CXR is pleased to announce that the recent publication entitled “Mode of action and human relevance analysis for nuclear receptor-mediated liver toxicity: A case study with phenobarbital as a model constitutive androstane receptor (CAR) activator” has been selected for a prestigious risk assessment award at the Society Of Toxicology (SOT) 2014 annual meeting.
CXR co-founder and Research Director Dr Cliff Elcombe co-chaired the workshop on which the paper was based with Douglas Wolf of the US Environmental Protection Agency, the paper was co-authored by Brian Lake of the Centre for Toxicology, University of Surrey, UK.

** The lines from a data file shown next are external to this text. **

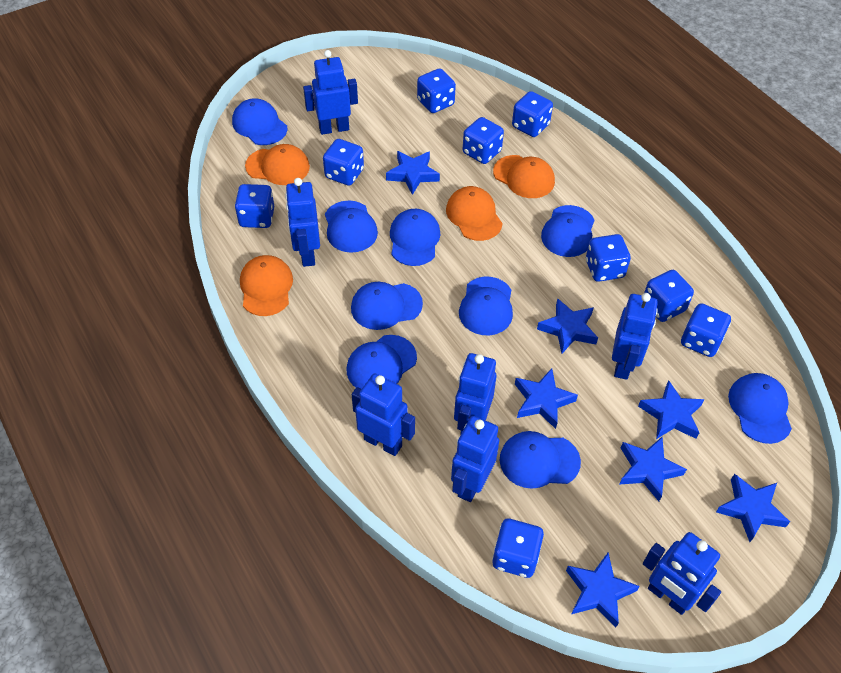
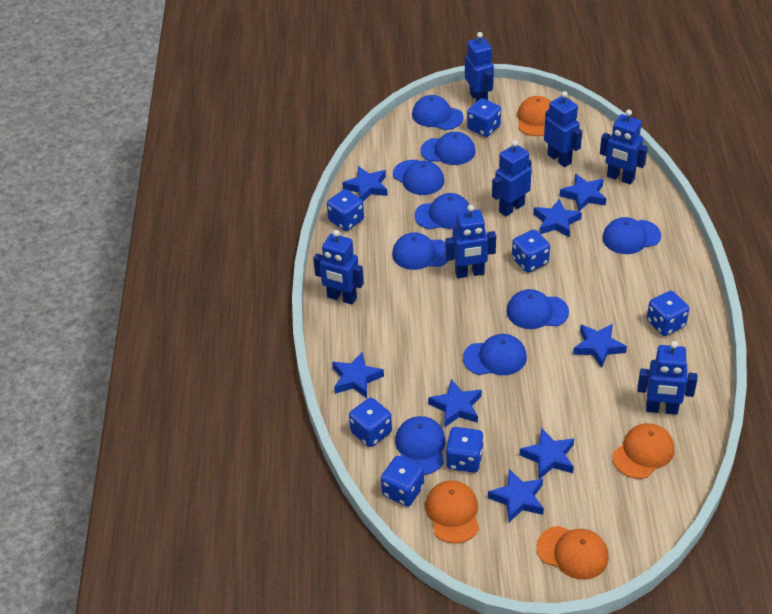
blue dice: 9 -> 7
blue star: 7 -> 8

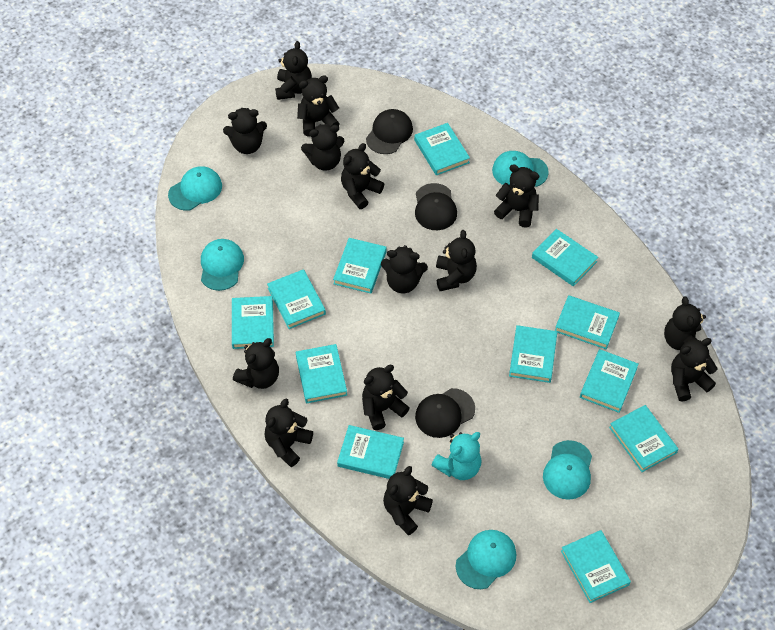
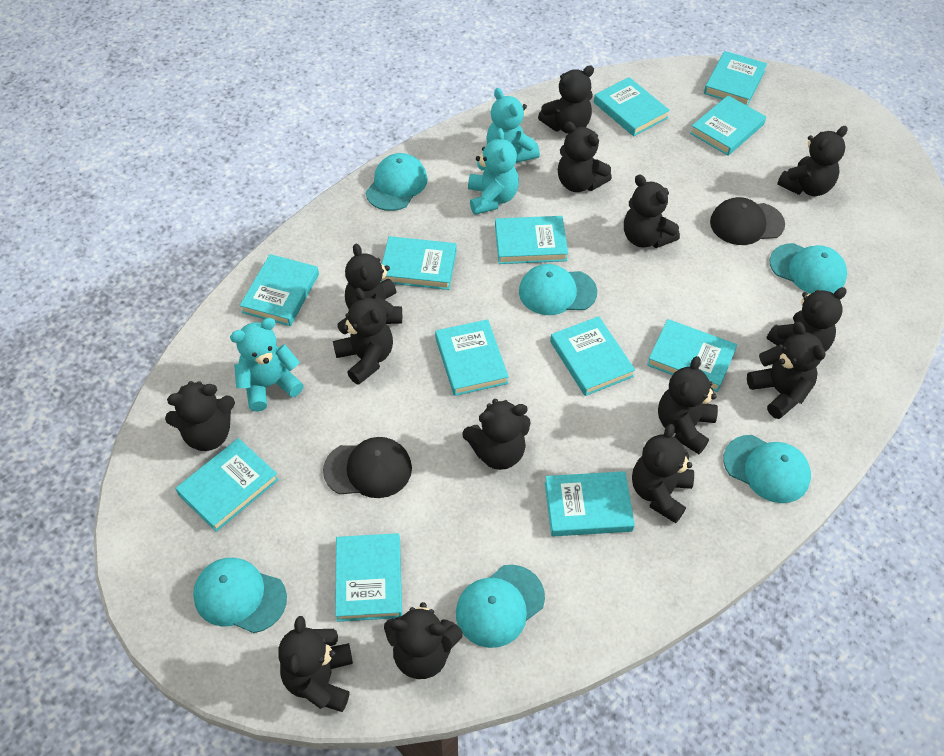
black cap: 3 -> 2
turquoise cap: 5 -> 6
turquoise teddy bear: 1 -> 3

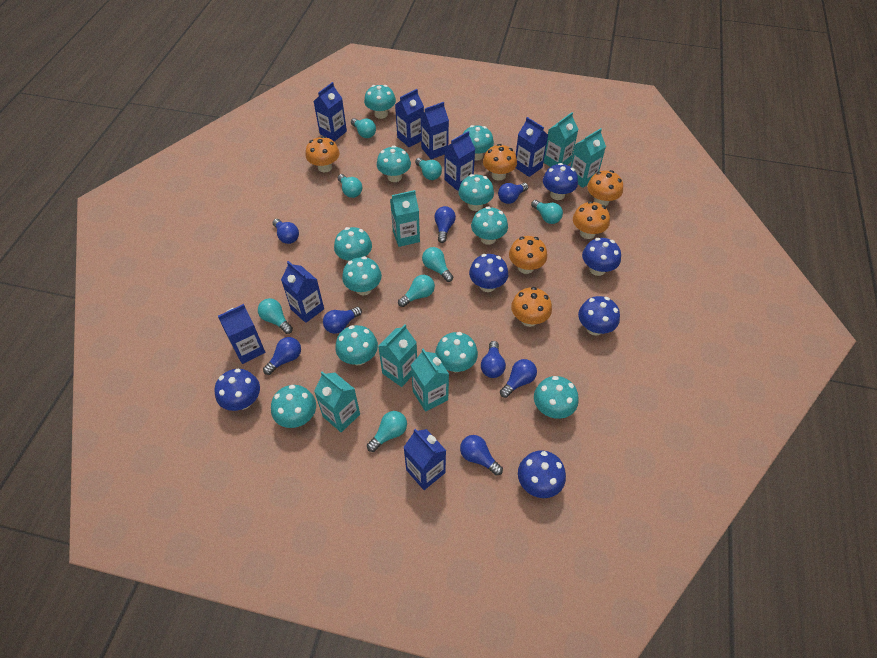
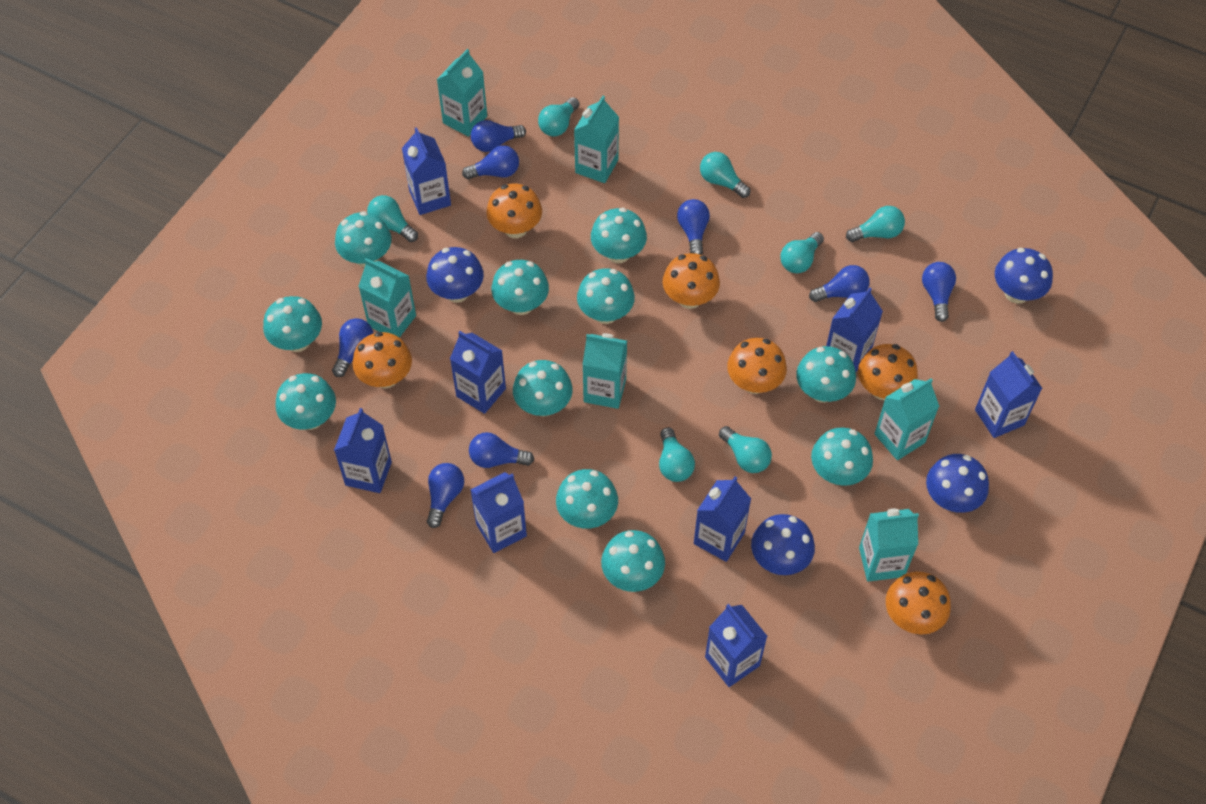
blue mushroom: 6 -> 4
turquoise light bulb: 8 -> 7

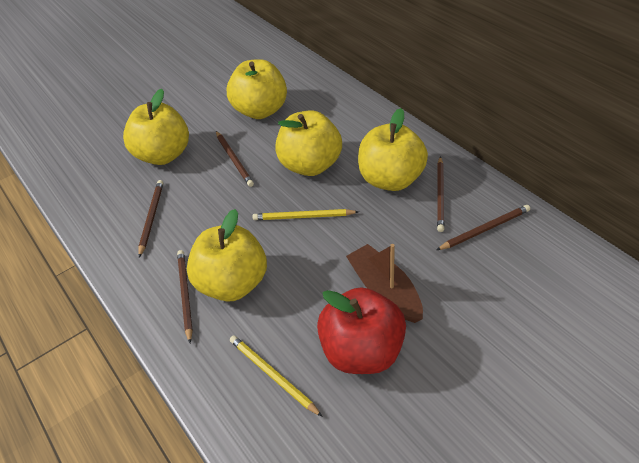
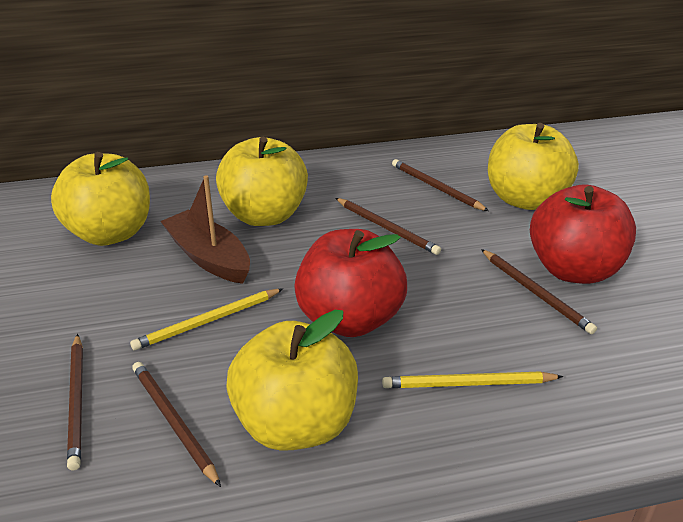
red apple: 1 -> 2
yellow apple: 5 -> 4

The paper has been selected by a committee of the Risk Assessment Specialty Section of the SOT as one of the Best Papers Published in 2013 Demonstrating Application of Risk Assessment. The paper, published in the journal Critical Reviews in Toxicology, is based on the conclusions of a workshop organised by Toxicology Excellence for Risk Assessment (TERA) and attended by experts from regulators, industry and academia. The public workshop was held at the National Institute of Environmental Health Sciences (NIEHS) in Research Triangle Park, North Carolina on September 27-29, 2010. Case studies were used to address activation of the aryl hydrocarbon receptor (AHR); the constitutive androstane receptor/Pregnane X receptor (CAR/PXR), and the peroxisome proliferator-activated receptor-alpha (PPARα). Other panel participnts were drawn from Syngenta Crop Protection, Dow Agrosciences, Bayer CropScience, the European Chemicals Agency, Auburn University, CellzDirect/Life Technologies, Dow Chemical Company, Michigan State University, the U.S. Food and Drug Administration-CDER, Penn State University, the University of Pittsburgh, and the University of Surrey.
Many non-genotoxic pharmaceuticals, agrochemicals and chemicals increase the incidence of rodent liver tumours during long term carcinogenicity studies. Faced with a compound that has caused (or is expected to cause) rodent tumours, it is necessary to demonstrate the relevance or irrelevance to humans to the satisfaction of regulatory bodies. The activation of nuclear receptors, including the Constitutive Androstane Receptor (CAR), is a common Mode of Action (MOA) for chemicals that exhibit non-genotoxic hepatocarcinogenicity in rodents. The workshop recommended that if data indicates a compound induces liver tumours (or could be reasonably expected to induce liver tumours, based on a likelihood that it is a nuclear receptor ligand), the following framework can be suggested to specifically confirm a nuclear receptor mediated mode of action:
- Confirm non-genotoxicty.
- Exclude cytotoxicity.
- Exclude non-CAR receptor MOAs.
- Perform appropriate rodent studies to examine endpoints including:
- Early, observable key and associative events (e.g. cell proliferation, CYP2B induction, apoptosis suppression, hypertrophy, liver weight).
- Evaluate dose–response
- CAR null animal study to show lack of effects.
- CAR activation/nuclear translocation assays – if suitable models are available and valid.
- Confirmation of lack of human relevance via CAR MOA, e.g. use of primary human hepatocytes and when appropriate humanized models.
- If more than one nuclear receptor is activated, use selective receptor knockout animals.
Founded in 2001, CXR Biosciences® uses its collaborative approach and toxicological expertise to help customers of all sizes solve issues relating to the safety of compounds or selection of research candidates. CXR offers tailored preclinical services in the areas of investigative & mechanistic toxicology, exploratory & discovery toxicology and PK & metabolism. CXR uses a multidisciplinary approach, consistent with that advocated by the workshop, to evaluate the risk to humans of chemicals and pharmaceuticals that elicit a carcinogenic response in rodents, developed over many years of assisting global pharmaceutical, chemical and agrochemical companies. These studies are frequently included in regulatory submissions. CXR Biosciences® is located in Dundee, Scotland, United Kingdom.